# [V] iPod Touch 32GB (4. Generation) - NEU und ungeöffnet



## Cryptic-Ravage (21. Dezember 2010)

*[V] iPod Touch 32GB (4. Generation) - NEU und ungeöffnet*

Nachdem ich heute von meinem Arbeitgeber einen nagelneuen, ungeöffneten *iPod Touch* in der riesigen *32GB*-Version *(4. Generation = iPod Touch 4G 32GB !!!)* geschenkt bekommen habe aber bereits einen besitze, biete ich ihn hier zum Kauf an. 


Funktionen u.a.:


- 8,9 cm (3,5`) Multi-Touch Widescreendisplay
(= Displayauflösung: 960x640 Pixel, Retina Display für unglaublich brillante Bilder + gestochen scharfe Texte)

- Videotelefonie
- Internetzugang
- Gaming
- HD-Filme aufnehmen, bearbeiten und wiedergeben
- HD-Fotos schießen (zwei Kameras!)
- Mailing 
- Wettervorhersage
- Sprachsteuerung
- Navifunktion
- Fernsehsendungen + Filmwiedergabe
- E-Book-Unterstützung
- AirPrint + AirPlay (kabelloses drucken und synchronisieren etc.)
- Gerät suchen + per Fernzugriff mit Code sperren 
- Musikwiedergabe natürlich 


			Dieser Inhalt steht nur eingeloggten Mitgliedern zur Verfügung.
        



Da ich von privat verkaufe gibt es natürlich von mir keine Garantie. 
ABER: Über den Hersteller anhand der Seriennummer 1 Jahr Garantie!

.


----------



## Cryptic-Ravage (23. Dezember 2010)

*AW: [V] iPod Touch 32GB (4. Generation) - NEU und ungeöffnet*

Verkauft, kann zu!


----------

### Bereitgestelltes Material

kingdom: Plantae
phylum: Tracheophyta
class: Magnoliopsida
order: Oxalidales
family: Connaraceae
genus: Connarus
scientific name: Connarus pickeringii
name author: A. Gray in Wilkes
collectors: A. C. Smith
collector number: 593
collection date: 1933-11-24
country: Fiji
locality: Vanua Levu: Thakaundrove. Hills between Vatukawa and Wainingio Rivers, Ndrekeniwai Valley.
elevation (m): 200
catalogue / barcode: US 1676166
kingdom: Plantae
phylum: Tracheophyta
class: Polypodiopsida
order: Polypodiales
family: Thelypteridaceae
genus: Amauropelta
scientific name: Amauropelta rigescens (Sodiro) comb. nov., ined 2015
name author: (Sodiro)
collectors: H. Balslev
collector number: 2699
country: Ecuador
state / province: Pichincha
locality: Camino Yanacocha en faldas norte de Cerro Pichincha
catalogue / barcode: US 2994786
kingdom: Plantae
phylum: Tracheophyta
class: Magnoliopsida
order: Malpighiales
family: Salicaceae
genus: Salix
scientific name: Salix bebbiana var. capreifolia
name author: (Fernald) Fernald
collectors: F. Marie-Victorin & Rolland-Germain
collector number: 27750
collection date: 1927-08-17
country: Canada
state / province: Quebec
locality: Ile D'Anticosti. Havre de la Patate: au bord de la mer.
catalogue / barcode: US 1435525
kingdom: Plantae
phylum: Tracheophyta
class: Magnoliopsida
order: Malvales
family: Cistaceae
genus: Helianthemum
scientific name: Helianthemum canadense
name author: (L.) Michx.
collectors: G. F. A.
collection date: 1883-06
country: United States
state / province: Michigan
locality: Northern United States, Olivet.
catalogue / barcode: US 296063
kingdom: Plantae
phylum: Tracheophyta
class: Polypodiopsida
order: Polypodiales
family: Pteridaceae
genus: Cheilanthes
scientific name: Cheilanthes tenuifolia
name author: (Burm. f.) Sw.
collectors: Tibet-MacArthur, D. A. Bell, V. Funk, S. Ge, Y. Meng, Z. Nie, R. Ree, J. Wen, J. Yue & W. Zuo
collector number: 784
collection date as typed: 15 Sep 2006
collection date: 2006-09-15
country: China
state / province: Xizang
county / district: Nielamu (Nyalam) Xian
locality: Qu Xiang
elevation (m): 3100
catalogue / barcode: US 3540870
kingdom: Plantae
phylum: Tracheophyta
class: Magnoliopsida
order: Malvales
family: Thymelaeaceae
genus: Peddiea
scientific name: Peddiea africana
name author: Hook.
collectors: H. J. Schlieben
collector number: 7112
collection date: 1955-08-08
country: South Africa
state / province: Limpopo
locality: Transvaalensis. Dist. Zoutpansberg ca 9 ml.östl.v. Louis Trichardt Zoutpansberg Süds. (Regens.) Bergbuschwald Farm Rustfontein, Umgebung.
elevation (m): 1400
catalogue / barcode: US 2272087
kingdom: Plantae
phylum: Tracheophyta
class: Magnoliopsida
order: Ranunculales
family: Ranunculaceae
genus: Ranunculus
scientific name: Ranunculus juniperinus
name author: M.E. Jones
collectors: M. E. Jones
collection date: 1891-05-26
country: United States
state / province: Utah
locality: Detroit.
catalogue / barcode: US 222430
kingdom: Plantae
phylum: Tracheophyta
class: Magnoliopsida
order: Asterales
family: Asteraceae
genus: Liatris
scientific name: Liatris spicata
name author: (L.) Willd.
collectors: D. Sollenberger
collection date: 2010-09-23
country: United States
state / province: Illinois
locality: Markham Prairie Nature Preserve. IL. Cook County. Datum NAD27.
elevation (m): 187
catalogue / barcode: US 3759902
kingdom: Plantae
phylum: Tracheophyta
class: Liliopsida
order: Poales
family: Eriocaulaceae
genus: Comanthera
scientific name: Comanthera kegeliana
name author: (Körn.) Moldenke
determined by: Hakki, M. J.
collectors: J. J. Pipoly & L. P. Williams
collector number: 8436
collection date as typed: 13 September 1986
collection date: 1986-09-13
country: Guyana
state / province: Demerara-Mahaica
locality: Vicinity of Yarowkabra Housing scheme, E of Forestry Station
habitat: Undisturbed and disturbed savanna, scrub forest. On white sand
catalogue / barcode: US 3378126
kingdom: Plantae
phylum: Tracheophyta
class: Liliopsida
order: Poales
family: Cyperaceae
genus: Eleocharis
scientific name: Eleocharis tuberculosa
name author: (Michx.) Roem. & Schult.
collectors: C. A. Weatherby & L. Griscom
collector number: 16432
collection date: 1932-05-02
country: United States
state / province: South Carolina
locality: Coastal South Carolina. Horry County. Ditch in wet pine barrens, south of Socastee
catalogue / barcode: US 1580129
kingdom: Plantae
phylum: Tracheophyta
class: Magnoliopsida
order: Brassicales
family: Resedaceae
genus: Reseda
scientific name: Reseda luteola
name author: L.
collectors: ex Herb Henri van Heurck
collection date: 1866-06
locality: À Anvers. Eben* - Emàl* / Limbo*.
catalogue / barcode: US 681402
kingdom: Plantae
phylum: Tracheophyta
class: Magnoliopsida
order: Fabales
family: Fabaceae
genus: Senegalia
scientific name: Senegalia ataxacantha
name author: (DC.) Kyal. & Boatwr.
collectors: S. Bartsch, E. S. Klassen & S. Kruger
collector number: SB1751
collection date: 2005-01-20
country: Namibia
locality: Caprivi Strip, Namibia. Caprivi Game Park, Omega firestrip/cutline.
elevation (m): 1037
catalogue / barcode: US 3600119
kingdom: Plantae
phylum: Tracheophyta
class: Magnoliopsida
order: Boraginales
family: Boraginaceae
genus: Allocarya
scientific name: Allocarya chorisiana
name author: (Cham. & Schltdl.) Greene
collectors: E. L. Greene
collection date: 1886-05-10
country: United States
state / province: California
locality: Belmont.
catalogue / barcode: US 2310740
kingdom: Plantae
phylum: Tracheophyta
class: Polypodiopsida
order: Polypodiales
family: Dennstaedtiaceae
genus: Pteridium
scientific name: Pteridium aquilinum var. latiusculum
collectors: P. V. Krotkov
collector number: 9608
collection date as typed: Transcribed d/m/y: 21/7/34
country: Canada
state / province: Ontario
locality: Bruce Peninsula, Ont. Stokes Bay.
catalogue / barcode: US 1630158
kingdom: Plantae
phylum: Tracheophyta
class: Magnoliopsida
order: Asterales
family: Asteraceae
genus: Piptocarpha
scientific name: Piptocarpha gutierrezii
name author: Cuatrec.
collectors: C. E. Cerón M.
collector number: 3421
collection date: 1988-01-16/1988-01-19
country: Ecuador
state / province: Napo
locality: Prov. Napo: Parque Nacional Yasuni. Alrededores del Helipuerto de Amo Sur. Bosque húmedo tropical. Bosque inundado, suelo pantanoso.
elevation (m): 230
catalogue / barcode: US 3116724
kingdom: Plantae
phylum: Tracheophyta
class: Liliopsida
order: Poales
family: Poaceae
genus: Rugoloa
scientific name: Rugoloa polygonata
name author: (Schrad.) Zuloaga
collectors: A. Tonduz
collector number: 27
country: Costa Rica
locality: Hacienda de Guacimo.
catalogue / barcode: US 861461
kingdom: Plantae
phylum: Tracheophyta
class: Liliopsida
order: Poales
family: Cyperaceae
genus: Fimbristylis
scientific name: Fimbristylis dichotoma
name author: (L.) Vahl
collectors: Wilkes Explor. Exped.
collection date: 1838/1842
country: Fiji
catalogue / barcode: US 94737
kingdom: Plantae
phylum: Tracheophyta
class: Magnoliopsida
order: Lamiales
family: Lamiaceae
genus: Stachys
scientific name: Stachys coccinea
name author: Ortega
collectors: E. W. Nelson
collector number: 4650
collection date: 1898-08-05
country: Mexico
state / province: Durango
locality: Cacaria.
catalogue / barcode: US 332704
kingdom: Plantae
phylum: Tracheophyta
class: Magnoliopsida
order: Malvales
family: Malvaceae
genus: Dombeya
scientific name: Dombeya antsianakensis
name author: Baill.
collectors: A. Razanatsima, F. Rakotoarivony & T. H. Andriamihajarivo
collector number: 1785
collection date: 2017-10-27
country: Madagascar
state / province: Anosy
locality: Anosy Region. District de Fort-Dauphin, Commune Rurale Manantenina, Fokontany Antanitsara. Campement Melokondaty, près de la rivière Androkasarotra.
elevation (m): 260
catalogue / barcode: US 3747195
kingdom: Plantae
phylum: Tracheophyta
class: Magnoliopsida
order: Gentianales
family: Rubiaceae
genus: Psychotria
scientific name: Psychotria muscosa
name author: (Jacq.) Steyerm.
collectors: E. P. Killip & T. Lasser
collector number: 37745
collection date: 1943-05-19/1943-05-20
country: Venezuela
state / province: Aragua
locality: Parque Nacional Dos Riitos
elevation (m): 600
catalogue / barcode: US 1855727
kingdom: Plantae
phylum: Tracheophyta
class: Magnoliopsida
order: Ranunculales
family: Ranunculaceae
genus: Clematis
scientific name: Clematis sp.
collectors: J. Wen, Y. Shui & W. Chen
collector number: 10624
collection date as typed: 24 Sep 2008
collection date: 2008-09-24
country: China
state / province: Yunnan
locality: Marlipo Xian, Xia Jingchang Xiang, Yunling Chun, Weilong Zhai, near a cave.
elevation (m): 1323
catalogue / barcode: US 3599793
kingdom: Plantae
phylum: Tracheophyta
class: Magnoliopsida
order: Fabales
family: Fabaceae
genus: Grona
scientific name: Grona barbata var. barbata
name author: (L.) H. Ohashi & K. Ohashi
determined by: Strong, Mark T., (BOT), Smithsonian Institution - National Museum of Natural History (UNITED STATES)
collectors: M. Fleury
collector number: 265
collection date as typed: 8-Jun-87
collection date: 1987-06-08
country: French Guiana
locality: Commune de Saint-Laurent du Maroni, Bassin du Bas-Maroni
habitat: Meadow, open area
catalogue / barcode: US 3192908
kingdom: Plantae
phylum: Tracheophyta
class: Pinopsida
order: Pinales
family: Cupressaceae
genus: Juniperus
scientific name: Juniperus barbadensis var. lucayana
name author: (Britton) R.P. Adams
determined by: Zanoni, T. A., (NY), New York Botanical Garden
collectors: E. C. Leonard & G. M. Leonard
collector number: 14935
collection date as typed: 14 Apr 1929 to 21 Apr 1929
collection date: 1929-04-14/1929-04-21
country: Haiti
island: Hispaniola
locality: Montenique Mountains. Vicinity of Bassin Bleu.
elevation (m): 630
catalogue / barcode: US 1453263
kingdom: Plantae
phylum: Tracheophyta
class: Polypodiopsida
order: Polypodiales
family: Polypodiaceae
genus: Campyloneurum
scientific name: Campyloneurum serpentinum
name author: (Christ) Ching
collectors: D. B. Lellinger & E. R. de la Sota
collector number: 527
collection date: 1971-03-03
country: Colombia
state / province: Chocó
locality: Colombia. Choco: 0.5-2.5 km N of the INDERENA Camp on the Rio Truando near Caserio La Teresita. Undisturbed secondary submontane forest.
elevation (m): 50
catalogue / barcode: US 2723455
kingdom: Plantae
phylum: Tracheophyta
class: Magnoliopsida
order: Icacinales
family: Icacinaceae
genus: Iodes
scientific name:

### Aufgaben zur Übung
1 > Wie lange gilt laut dem Verkaufsbeitrag zum iPod Touch die Garantie, die über den Hersteller anhand der Seriennummer besteht?
2 > Schreiben Sie aus dem Verkaufsbeitrag zum iPod Touch den Abschnitt ab, der mit „# [V] iPod Touch“ beginnt und mit „zum Kauf an.“ endet.

### Lösungen siehe unten
1 > 1 Jahr.

2 >
# [V] iPod Touch 32GB (4. Generation) - NEU und ungeöffnet



## Cryptic-Ravage (21. Dezember 2010)

*[V] iPod Touch 32GB (4. Generation) - NEU und ungeöffnet*

Nachdem ich heute von meinem Arbeitgeber einen nagelneuen, ungeöffneten *iPod Touch* in der riesigen *32GB*-Version *(4. Generation = iPod Touch 4G 32GB !!!)* geschenkt bekommen habe aber bereits einen besitze, biete ich ihn hier zum Kauf an.